Il Vangelo vuole annunciare che siamo diversi per doni, caratteristiche, carismi, ma tutti ugualmente importanti. I doni sono dati non tanto perché giovino a noi, ma perché vengano sviluppati al servizio dell’umanità. I doni non possono essere privatizzati, perché il loro scopo è di far crescere l’umanità, chi in un modo e chi in un altro. Nella cultura orientale si dice che “il cielo è pieno di stelle, ma ogni stella ha la sua luce e ogni bagliore di luce è diverso”.
Ognuno di noi deve imparare ad amare se stesso, ad essere se stesso, senza coltivare atteggiamenti di competizione con altri. Soltanto se uno è se stesso e ama se stesso, non soltanto avrà una serenità interiore, ma potrà dare il suo apporto creativo e originale all’umanità.

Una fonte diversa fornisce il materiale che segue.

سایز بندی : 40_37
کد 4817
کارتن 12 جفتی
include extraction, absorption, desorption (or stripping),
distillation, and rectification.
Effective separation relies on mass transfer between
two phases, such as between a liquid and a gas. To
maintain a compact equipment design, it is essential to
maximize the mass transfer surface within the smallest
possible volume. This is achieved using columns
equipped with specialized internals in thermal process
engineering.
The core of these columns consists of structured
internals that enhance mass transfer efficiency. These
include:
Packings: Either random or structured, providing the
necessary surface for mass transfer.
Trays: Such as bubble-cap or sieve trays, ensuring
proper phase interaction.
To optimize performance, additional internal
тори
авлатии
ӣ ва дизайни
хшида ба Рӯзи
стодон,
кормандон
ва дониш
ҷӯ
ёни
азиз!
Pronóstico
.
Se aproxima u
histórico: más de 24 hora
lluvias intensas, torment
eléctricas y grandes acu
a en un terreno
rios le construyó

“Colui che aveva ricevuto un solo talento disse: “So che sei un uomo duro….ho avuto paura…sono andato a nascondere il tuo talento sotto terra”. Qui c’è il tema della paura. La parabola dei talenti è un invito a non aver paura, perché la paura paralizza, ci rende perdenti e sterili. Quante volte abbiamo rinunciato a vincere solo per la paura di finire sconfitti! Il Vangelo ci spinge a tre cose: a non avere paura, a non fare paura e a liberare dalla paura. Soprattutto da quella che è la paura delle paure, cioè la paura di Dio.

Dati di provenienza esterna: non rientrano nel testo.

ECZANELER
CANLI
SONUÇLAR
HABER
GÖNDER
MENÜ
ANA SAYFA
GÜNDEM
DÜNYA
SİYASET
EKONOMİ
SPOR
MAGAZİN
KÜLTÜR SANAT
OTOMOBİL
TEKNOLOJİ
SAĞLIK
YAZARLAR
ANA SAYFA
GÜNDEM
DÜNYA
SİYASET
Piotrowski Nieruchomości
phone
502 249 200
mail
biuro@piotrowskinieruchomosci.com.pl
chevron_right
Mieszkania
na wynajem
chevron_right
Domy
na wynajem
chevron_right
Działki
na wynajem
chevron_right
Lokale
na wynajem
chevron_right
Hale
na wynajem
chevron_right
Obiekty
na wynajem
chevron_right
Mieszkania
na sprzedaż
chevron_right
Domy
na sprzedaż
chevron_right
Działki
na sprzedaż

E qui tocchiamo un tasto delicatissimo. Tutta la passata predicazione si basava sulla paura di Dio. Nelle chiese c’erano interventi minacciosi sul giudizio di Dio, sull’inferno. L’intenzione era di spronare gli uomini e le donne a evitare il male. Sembrava il modo più convincente a staccare le persone dal male. Ma la paura non solo non allontanava gli uomini dal male, ma addirittura li scoraggiava dal fare il bene. Non si deve pensare che la paura sia educativa: educativo è riconoscere che Dio non vuole qualcosa di stagnante, di concluso, ma qualcosa di creativo. Meglio gli uomini che cercano, che sbagliano ma che non si accontentano. Dio è da questa parte. E il servo che ha sotterrato il talento è stato crudelmente condannato perché non basta conservare, occorre avere il coraggio di espandere, di creare.
Mi sembra opportuno dire che i doni che abbiamo ricevuto non sono semplicemente le doti intellettuali o di cuore, di carattere o le mie capacità. Ogni persona che incontriamo è un dono del cielo e un talento che ci viene offerto. Allora, si può dire a ciascuno: “Tu sei un talento per me e io ti accolgo come dono!”. Può dirlo lo sposo alla sposa, il padre al figlio, l’amico all’amico: “Sei tu il mio talento! E l’unico mio scopo è aiutarti a fiorire, per gioirne insieme”.
Due piccoli impegni:
– Sentirci responsabili dell’eredità, del sogno di Gesù.
– Non basta custodire la Parola di Dio occorre farla crescere.